▶ [Document segment]
::::::
Hat in the Ring, or Just Old-Hat?

Will Newt Gingrich once again be savior of the Republican Party? More importantly, can he?

While he may not have thrown his proverbial hat in the ring officially, make no mistake about it — former House Speaker Newt Gingrich will be among Republicans vying for the GOP nomination and the chance to take on incumbent Barack Obama for the presidency in 2012.

Long before President Obama took a seat behind the Resolute Desk, and indeed long before the first vote was even cast five months ago yesterday, I predicted that a Barack Obama victory in 2008 could usher in 1992 all over again. After former President Bill Clinton’s victory over George H. W. Bush, two years of underperforming markets in part led to a radical change of the congressional power structure in 1994. Newt Gingrich and the Contract For America were at the middle of that Republican transformation — why couldn’t he be at the middle of a bigger sea change in 2012?

Every move the former House Speaker makes, whether in response to legislation spearheaded by current House Speaker Nancy Pelosi or to speeches or promises made by President Obama, has become more and more calculated as the Democratic Party power base takes America further and further away from the principles set forth by our Framers. Gingrich is making no secret that he plans to inject himself into nearly each and every issue, and has done so artfully and reliably enough to garner attention from conservatives searching for a savior to deliver America from the overreaching policies and projects and plans put forth by Obama’s White House and Pelosi’s Congress.

Just today, for example, Gingrich appeared along with South Carolina Gov.–and likely challenger for the GOP nomination–Mark Sanford on Fox News Sunday where he weighed in on a number of issues, including but not limited to the recent ballistic missile test undertaken by North Korea. All that was missing from Gingrich’s answer? A podium, Barack Obama, a moderator, and a national television audience. From Politico.com:

Former House Speaker Newt Gingrich told “Fox News Sunday” that he would have disabled the long-range missile before North Korea launched it, saying too many people “do not appreciate the scale of the threat that is evolving on the planet.”

“One morning, just like 9/11, there’s going to be a disaster,” Gingrich said. “I have yet to see the United Nations do anything effective with either Iran or North Korea.”

Reacting to President Barack Obama’s speech in Prague, Gingrich called the plan for a Global Summit on Nuclear Security a “wonderful fantasy idea,” saying Russia and other nations can’t be trusted.

“What are they going to promise, and why would we believe them?” Gingrich said. “It’s very dangerous to have a fantasy foreign policy, and it can get you in enormous trouble.”

Host Chris Wallace asked Gingrich: “So you’re saying that President Gingrich would have taken out that” missile?
::::::
▶ [Stored data]
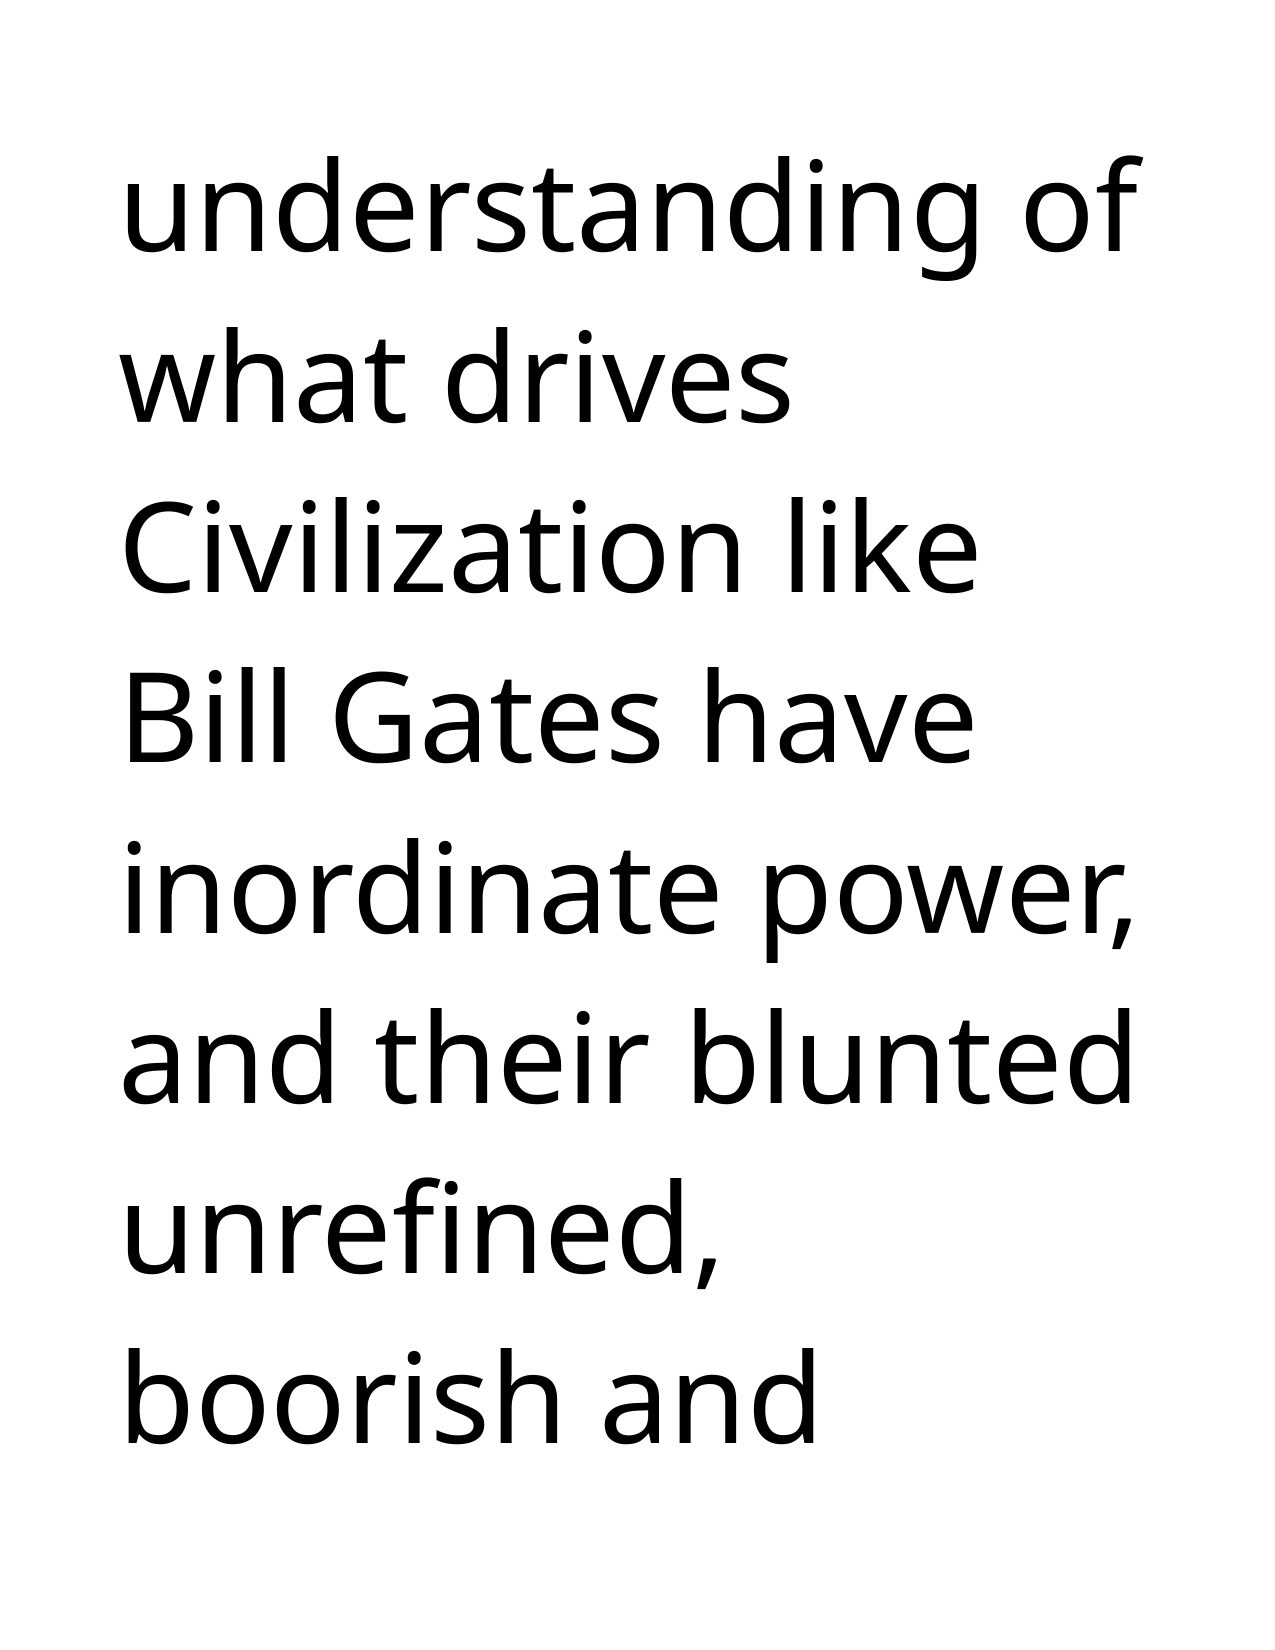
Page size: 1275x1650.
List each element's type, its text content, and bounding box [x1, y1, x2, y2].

text understanding of what drives Civilization like Bill Gates have inordinate power, and their blunted unrefined, boorish and [118, 118, 1157, 1481]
::::::
▶ [Goals]
1. Translate this sentence from the Gingrich post into Spanish: "It’s very dangerous to have a fantasy foreign policy, and it can get you in enormous trouble."
2. Pick up the Gingrich post after its last line and keep writing.
The material has nothing to do with the Gingrich post.

▶ [Answers by task]
1. Es muy peligroso tener una política exterior de fantasía, y puede meterte en enormes problemas.

2.
Gingrich replied: “There are three or four techniques that could have been used, from unconventional forces to standoff capabilities, to say: ‘We’re not going to tolerate a North Korean missile launch, period.’ I mean, the world’s either got to decide that North Korea is utterly dangerous … I’d recommend, look at electromagnetic pulse, which changes every … equation about how risky these weapons are.”

 

His “Drill Here, Drill Now, Pay Less” mantra became the focal point for Republicans when talk turned to energy issues during the recent presidential election. His book, Real Change, was released in 2008 and evoked, with a soothsayer’s precision, the underlying themes of both the election and its aftermath. His Web site, American Solutions, is reminiscent of an Internet destination developed by a man seeking office, providing an issue-by-issue breakdown of current problems and feasible solutions.

Make no mistake about it — Newt Gingrich will be running in 2012. The question, however, is whether he can win.

I don’t think so.

Obviously, while it cannot come soon enough, the 2012 presidential election is still quite a way off. Certainly, matters of geopolitical import can change overnight. However, my down-in-the-mouth attitude toward a Gingrich candidacy has nothing to do with his command of the issues, with his knowledge of facts, or with the obvious advantages and feasibility of his solutions. After all, if facts, solutions and issue focus mattered, I’m not sure America would be in the predicament she finds herself in now.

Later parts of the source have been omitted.